PROMPT 1: In the text on the Skirmish of Dunfermline, where did the Highlanders under John Gordon of Glenbucket camp?
PROMPT 2: Extract the passage of the text on the Skirmish of Dunfermline from "Commanders and leaders" up to and including "a Jacobite force.".
PROMPT 3: Write a continuation of the text on the Skirmish of Dunfermline that follows on from its last sentence.

TEXT SHOWN:
★ ★ ★ ★ ★
Commanders and leaders
- John Campbell, 2nd Duke of Argyll Lieutenant-Colonel Charles Cathcart: James Malcolm of Grange John Gordon of Glenbucket

Strength
- 120 Dragoons 30 dismounted troops: 80 horse 300 Highlanders

Casualties and losses
- 1 man wounded and 1 horse wounded.: 4 killed and 2 mortally wounded 17 men taken prisoner

= Skirmish of Dunfermline =

1715 skirmish

The Skirmish of Dunfermline was a conflict that took place on 24 October 1715 in Dunfermline, Scotland and was part of the Jacobite rising of 1715. It was fought between the forces of John Campbell, 2nd Duke of Argyll who supported the British-Hanoverian Government against a Jacobite force.

==Background==

On 23 October 1715 during the Jacobite rising of 1715, John Campbell, 2nd Duke of Argyll, chief of Clan Campbell, learned that a party of rebel Jacobites were passing by Castle Campbell. The Jacobite force consisted of approximately 80 horse and 300 Highlanders and Argyll had heard from one of his outposts that they were heading for Fife, where they were going to levy supplies to support the main Jacobite army at Perth. Argyll dispatched a squadron of dragoons under Lieutenant-Colonel Charles Cathcart to intercept them. On 24 October Cathcart had caught up with the Jacobites at Dunfermline.

The Jacobites' security was poor: Their commander, James Malcolm of Grange, was confident that he knew the area and its approaches well and so he only posted one sentry at the bridge into the Stirling end of the town. He also allowed his forces to be divided up when they took quarters. The Highlanders were under John Gordon of Glenbucket and they camped in a ruined abbey on the edge of the town. The Jacobite horse took up residence without any order in the taverns and private houses throughout the town. The Jacobites did not fix any rendezvous point where they were to meet in any alarm post and the officers settled down for a bottle of wine.
★ ★ ★ ★ ★
RECORDS:
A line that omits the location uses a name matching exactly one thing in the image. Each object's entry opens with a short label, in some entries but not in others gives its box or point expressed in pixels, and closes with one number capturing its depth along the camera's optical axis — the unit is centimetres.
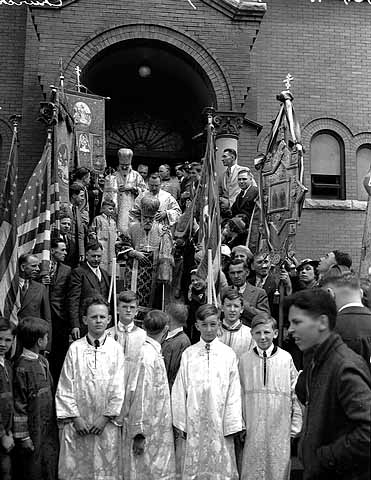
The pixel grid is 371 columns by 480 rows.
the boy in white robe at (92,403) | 530
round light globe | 1351
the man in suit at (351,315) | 419
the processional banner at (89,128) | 1142
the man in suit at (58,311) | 704
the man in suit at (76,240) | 820
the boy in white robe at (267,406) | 539
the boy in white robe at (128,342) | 550
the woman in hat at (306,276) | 779
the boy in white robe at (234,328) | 606
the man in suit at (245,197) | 960
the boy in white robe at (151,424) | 536
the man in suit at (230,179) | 1057
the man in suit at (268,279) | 778
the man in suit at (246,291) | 661
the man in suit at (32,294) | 657
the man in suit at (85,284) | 694
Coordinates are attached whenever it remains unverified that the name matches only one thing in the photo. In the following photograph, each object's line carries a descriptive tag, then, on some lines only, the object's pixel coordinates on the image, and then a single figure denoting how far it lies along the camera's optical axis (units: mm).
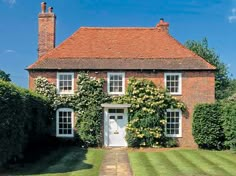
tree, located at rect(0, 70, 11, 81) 71625
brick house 30000
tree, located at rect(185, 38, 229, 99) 50312
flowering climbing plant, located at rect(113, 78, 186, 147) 29281
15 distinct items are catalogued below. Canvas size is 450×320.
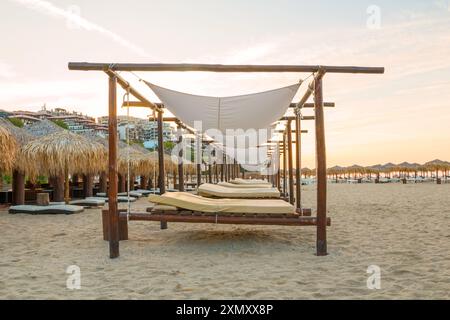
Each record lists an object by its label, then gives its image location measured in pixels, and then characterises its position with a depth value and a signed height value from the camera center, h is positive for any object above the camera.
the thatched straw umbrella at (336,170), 53.78 -0.17
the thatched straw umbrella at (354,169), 53.19 -0.05
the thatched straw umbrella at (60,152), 11.45 +0.58
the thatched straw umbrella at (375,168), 54.55 -0.01
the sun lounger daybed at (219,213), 5.27 -0.61
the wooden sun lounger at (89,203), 12.47 -1.03
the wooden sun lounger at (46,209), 10.43 -1.02
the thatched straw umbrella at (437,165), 48.91 +0.34
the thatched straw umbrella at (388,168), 53.38 +0.04
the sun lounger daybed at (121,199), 14.45 -1.05
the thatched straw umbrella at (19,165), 11.58 +0.21
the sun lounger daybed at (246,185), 11.23 -0.47
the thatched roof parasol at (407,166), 51.50 +0.27
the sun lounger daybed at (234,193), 7.83 -0.48
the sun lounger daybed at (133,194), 16.05 -1.02
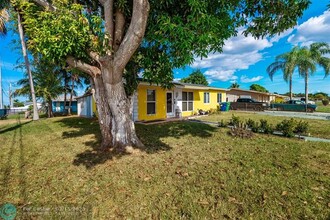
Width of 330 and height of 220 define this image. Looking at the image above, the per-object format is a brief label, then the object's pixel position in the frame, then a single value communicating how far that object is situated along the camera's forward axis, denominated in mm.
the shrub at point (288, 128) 6969
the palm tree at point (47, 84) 17953
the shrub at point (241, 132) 6988
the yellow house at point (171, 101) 11849
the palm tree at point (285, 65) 22531
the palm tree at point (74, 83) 22859
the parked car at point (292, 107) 19281
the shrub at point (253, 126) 7840
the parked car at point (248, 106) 21242
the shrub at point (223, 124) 9172
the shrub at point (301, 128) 6898
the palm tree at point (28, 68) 13641
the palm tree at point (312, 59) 20594
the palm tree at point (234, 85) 51969
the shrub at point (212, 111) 16953
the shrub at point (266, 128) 7503
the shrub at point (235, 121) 8005
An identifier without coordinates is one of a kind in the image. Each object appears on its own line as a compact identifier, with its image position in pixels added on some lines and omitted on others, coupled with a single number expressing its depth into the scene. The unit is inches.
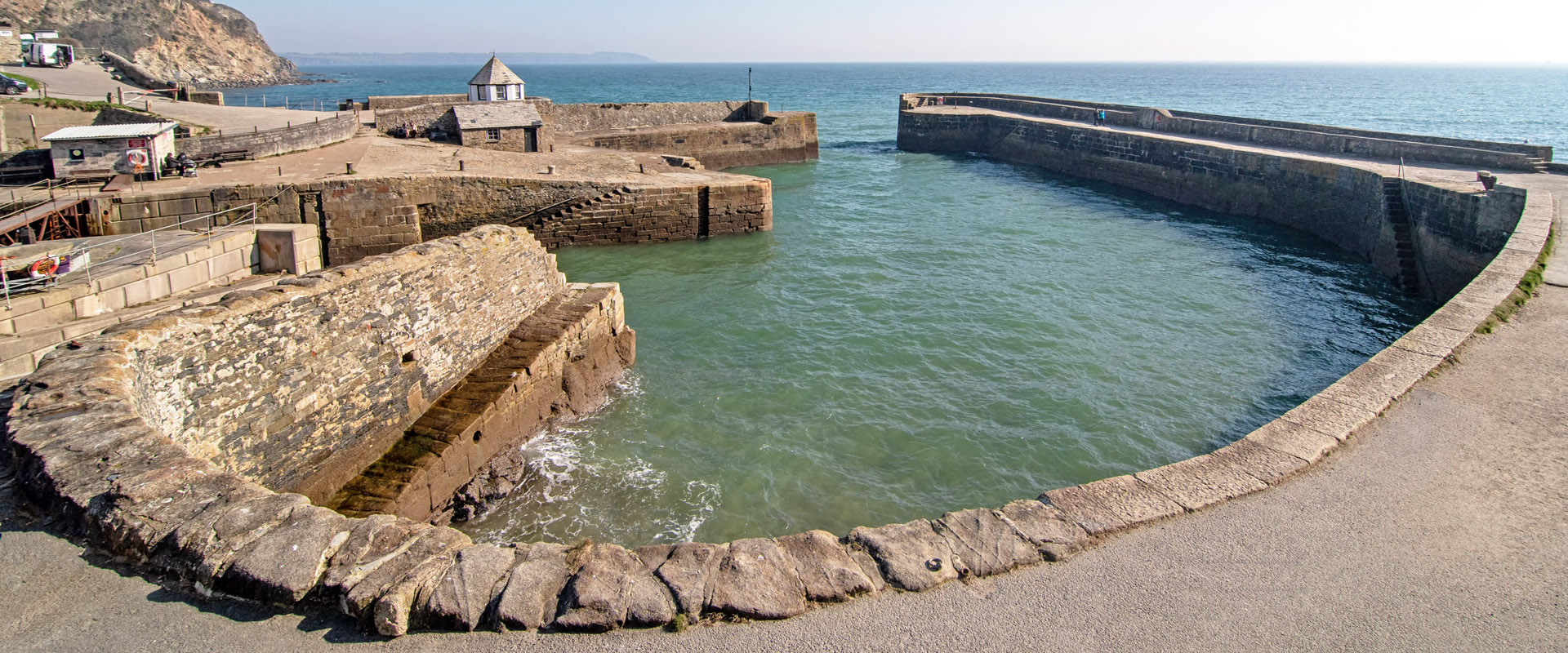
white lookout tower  1258.6
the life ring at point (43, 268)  394.3
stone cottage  1155.3
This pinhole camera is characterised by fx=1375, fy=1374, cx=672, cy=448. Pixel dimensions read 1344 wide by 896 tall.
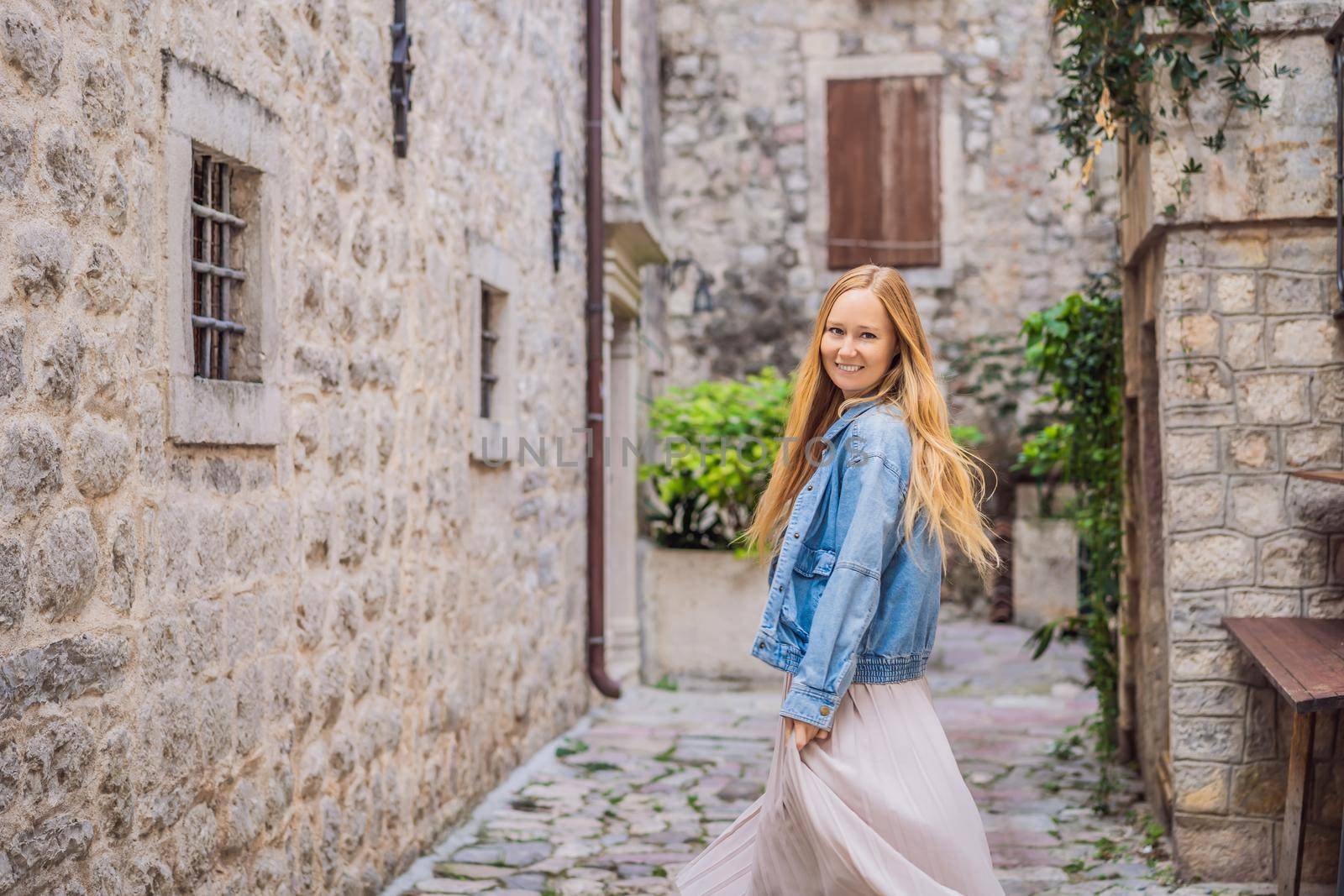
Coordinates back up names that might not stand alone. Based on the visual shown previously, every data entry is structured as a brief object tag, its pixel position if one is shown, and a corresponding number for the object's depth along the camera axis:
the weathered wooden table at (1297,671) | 3.15
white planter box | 8.23
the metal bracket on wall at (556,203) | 6.48
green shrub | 8.19
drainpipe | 7.19
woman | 2.57
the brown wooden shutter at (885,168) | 10.81
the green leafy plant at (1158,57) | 4.07
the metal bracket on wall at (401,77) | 4.29
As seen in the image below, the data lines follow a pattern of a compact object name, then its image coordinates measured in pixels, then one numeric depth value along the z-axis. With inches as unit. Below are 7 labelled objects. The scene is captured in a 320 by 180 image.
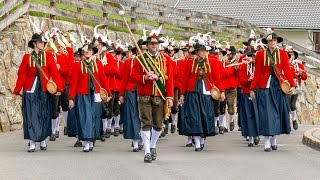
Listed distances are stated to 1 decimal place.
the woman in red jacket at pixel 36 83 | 603.5
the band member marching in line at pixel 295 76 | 816.9
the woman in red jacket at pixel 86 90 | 606.5
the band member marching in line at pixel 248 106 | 649.6
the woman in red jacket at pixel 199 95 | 626.8
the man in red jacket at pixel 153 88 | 545.6
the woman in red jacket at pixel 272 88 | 614.9
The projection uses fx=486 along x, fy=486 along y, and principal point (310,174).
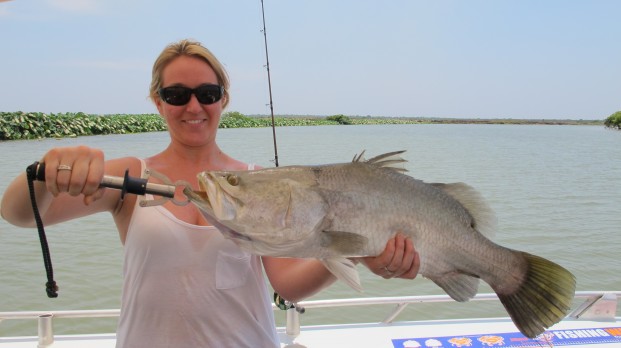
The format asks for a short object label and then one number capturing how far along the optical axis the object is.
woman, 1.84
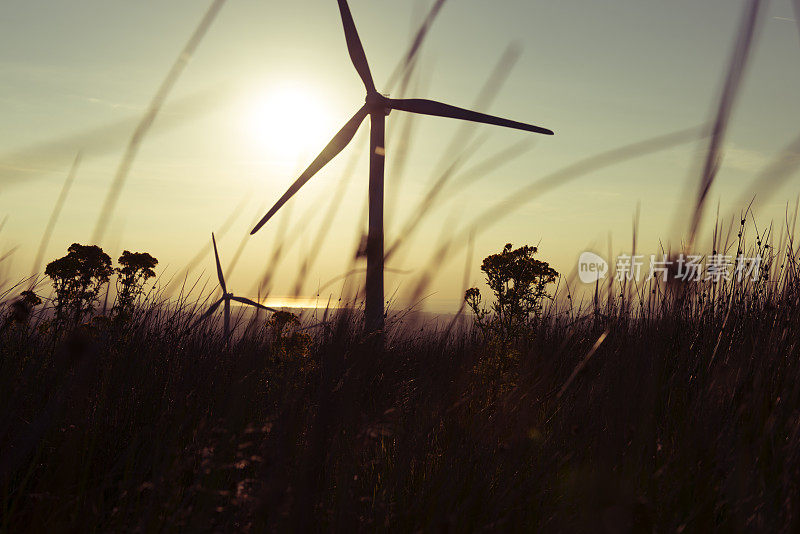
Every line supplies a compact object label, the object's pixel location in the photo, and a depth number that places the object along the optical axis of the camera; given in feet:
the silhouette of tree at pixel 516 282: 20.85
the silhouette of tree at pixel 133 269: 22.20
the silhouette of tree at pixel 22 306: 7.82
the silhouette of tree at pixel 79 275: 19.39
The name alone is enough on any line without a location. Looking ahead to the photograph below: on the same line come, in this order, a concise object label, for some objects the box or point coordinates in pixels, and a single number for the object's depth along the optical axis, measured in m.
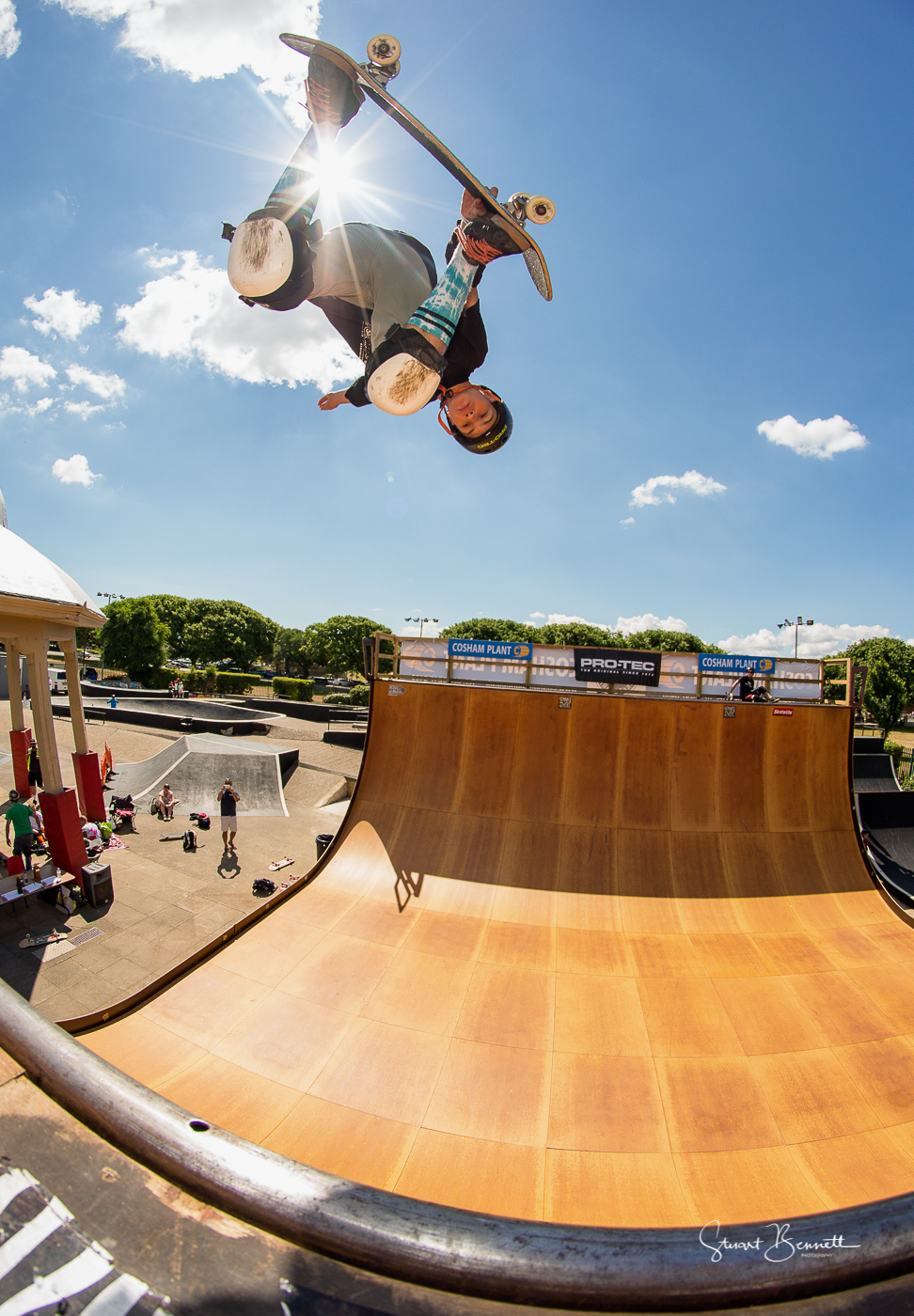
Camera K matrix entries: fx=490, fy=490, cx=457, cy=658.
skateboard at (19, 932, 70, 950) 7.71
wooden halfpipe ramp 4.31
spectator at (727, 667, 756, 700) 10.09
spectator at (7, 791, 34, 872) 9.24
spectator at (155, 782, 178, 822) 13.41
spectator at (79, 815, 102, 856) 10.72
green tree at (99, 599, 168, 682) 51.44
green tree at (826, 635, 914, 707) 47.71
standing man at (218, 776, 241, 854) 11.39
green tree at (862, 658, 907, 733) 43.69
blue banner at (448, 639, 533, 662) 10.35
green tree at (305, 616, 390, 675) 66.19
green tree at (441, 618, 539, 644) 60.59
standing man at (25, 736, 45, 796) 13.25
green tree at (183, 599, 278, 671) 63.44
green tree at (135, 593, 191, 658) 67.94
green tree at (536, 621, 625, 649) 59.42
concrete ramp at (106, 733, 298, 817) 14.71
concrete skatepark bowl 24.81
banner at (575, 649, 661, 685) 9.88
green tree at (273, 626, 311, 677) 78.38
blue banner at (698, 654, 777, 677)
★ ★ ★ ★ ★
REPLY 1: They camped in a ruined abbey on the edge of the town.

REPLY 2:
Commanders and leaders
- John Campbell, 2nd Duke of Argyll Lieutenant-Colonel Charles Cathcart: James Malcolm of Grange John Gordon of Glenbucket

Strength
- 120 Dragoons 30 dismounted troops: 80 horse 300 Highlanders

Casualties and losses
- 1 man wounded and 1 horse wounded.: 4 killed and 2 mortally wounded 17 men taken prisoner

= Skirmish of Dunfermline =

1715 skirmish

The Skirmish of Dunfermline was a conflict that took place on 24 October 1715 in Dunfermline, Scotland and was part of the Jacobite rising of 1715. It was fought between the forces of John Campbell, 2nd Duke of Argyll who supported the British-Hanoverian Government against a Jacobite force.

REPLY 3:
==Skirmish==

The Jacobite position was scouted by Cathcart in the night and he attacked at 5 a.m. from the eastern side of Dunfermline with 120 mounted dragoons. This was preceded by a noisy fire fight with the Highlanders in the abbey that had been commenced by 30 of Cathcart's dismounted men. This brought the Jacobite cavalry scrambling out of their beds and into the street in confusion, trying to find their horses and get mounted. Cathcart then charged them, killing four and mortally wounding two more. He then rode through the town and rejoined his dismounted detachment and had taken seventeen prisoners. Cathcart only suffered one man and one horse wounded. Another account says that about twenty Jacobites were taken prisoner.

==Aftermath==

The Skirmish of Dunfermline was the only occasion when the Duke of Argyll launched a major raid on the Jacobites before December 1715 when Dutch and Swiss reinforcements arrived. This meant that the Jacobites were allowed free rein to recruit and otherwise do as they please in Fife until late December. This boosted their confidence and resources available to them.